Il riferimento a Le mille e una notte, che parrebbe solo un semplice divertissement è invece il vero cuore del film, perché è quello che mostra il principio di collegamento delle singole storie tra loro: il fatto che Gomes non voglia in alcun modo astrarre dal particolare per mettere le narrazione della crisi portoghese in una rete causale definita che spieghi perché questa crisi sia avvenuta. Il risultato di Arabian Nights è allora quello di una maionese impazzita, dove diversi elementi vengono giustapposti l’uno con l’altro senza che davvero riescano a stare insieme; e dove persino la narrativizzazione della cronaca sociale del paese non riesce a trovare un suo modo efficace di presentazione narrativa in forma d’immagine. In altre parole, tra le storie reali del Portogallo della crisi e il modo di raccontare storie “fuori dal tempo e dalla storia” come avviene ne Le mille e una notte e come spesso accade al cinema di fiction, non c’è alcuna mediazione possibile. O c’è la realtà bruta e senza mediazione, o c’è la mediazione che non può restituirci la complessa totalità della realtà. Questo, lungi dall’essere un limite del film di Gomes, rappresenta in realtà il suo più grande punto di forza: Arabian Nights ci mostra infatti l’impasse necessaria a cui il cinema sempre incorre nel momento in cui vuole raccontare un oggetto – come il capitalismo, o in questa caso la crisi economica del capitalismo, come diceva Marx, è la forma di manifestazione per eccellenza – che non può essere immaginarizzato, ovvero che non può essere visto.
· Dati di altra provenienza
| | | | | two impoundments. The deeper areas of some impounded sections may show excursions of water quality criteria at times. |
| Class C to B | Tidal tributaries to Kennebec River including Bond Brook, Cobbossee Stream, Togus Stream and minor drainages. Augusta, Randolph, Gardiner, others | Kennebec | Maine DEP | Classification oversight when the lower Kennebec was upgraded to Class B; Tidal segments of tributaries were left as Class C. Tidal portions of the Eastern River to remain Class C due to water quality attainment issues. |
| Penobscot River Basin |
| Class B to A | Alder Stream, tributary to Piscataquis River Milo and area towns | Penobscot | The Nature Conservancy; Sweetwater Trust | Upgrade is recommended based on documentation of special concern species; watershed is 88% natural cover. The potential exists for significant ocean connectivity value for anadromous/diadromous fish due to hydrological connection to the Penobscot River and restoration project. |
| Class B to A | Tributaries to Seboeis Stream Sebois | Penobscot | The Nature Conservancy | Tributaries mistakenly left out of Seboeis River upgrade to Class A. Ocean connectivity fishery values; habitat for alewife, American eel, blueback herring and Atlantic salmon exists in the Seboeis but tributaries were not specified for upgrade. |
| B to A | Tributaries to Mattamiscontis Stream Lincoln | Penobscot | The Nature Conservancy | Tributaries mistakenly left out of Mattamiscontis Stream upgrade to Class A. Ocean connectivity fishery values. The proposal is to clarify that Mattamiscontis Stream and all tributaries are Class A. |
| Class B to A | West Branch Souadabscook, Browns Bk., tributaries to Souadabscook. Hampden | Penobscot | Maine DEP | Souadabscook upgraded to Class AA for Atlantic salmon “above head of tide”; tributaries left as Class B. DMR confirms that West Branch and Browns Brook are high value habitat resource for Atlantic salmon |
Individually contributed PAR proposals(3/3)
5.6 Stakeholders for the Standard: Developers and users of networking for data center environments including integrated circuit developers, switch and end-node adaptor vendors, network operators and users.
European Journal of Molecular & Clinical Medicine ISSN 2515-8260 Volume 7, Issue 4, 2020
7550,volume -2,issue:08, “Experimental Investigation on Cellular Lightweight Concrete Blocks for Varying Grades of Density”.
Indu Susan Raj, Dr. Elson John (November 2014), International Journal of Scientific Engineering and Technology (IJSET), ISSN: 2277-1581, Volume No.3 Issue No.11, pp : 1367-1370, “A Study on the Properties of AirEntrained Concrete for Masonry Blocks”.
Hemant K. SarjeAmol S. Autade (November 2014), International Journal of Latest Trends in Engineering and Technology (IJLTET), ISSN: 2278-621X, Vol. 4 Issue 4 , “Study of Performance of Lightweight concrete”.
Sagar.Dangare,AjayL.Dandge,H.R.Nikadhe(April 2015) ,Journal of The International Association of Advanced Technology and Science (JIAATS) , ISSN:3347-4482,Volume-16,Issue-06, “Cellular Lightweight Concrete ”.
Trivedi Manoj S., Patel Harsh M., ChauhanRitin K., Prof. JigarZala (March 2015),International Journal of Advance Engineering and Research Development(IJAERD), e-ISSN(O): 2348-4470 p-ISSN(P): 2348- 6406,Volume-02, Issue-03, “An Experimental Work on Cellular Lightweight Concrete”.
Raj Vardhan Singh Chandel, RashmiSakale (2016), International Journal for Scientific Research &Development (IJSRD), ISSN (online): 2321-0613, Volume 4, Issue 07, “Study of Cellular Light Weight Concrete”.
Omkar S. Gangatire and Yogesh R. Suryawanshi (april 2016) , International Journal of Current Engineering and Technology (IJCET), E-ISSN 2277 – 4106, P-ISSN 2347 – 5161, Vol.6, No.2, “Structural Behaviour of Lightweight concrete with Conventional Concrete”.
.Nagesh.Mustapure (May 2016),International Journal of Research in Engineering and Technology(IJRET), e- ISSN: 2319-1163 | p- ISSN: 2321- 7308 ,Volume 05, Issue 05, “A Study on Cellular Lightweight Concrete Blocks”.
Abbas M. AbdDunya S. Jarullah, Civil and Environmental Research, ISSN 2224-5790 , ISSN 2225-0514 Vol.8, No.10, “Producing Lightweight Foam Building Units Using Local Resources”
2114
Raccontare il capitalismo vorrebbe dire mettere insieme la logica che tiene insieme tutte le storie particolari, e questo è beninteso impossibile proprio perché siamo nel capitalismo.

 

Arabian Nights di Miguel Gomes

 

Il problema del capitalismo è allora proprio il fatto che non possa essere – per ragioni strutturali –portato a un livello narrativo: non può essere visto e non può essere raccontato. È ovunque e in nessun posto ed è per questo che viene così spesso ridotto a una specie di forza naturale imperscrutabile ed esterna all’uomo, come vediamo quotidianamente dal modo con cui vengono interpellati gli economisti come se fossero dei novelli aruspici che devono “prevedere” quello che accadrà.

 

Il festival di Cannes è anche questo. Oltre alla coltre di paillettes e party dei vip, oltre alla celebrazione ostentata della ricchezza della Croisette, è possibile trovare alla Quinzaine una delle riflessioni più efficaci e interessanti sul modo di vedere il capitalismo nel tempo della sua crisi. Basta saper vedere dove stanno le cose interessanti.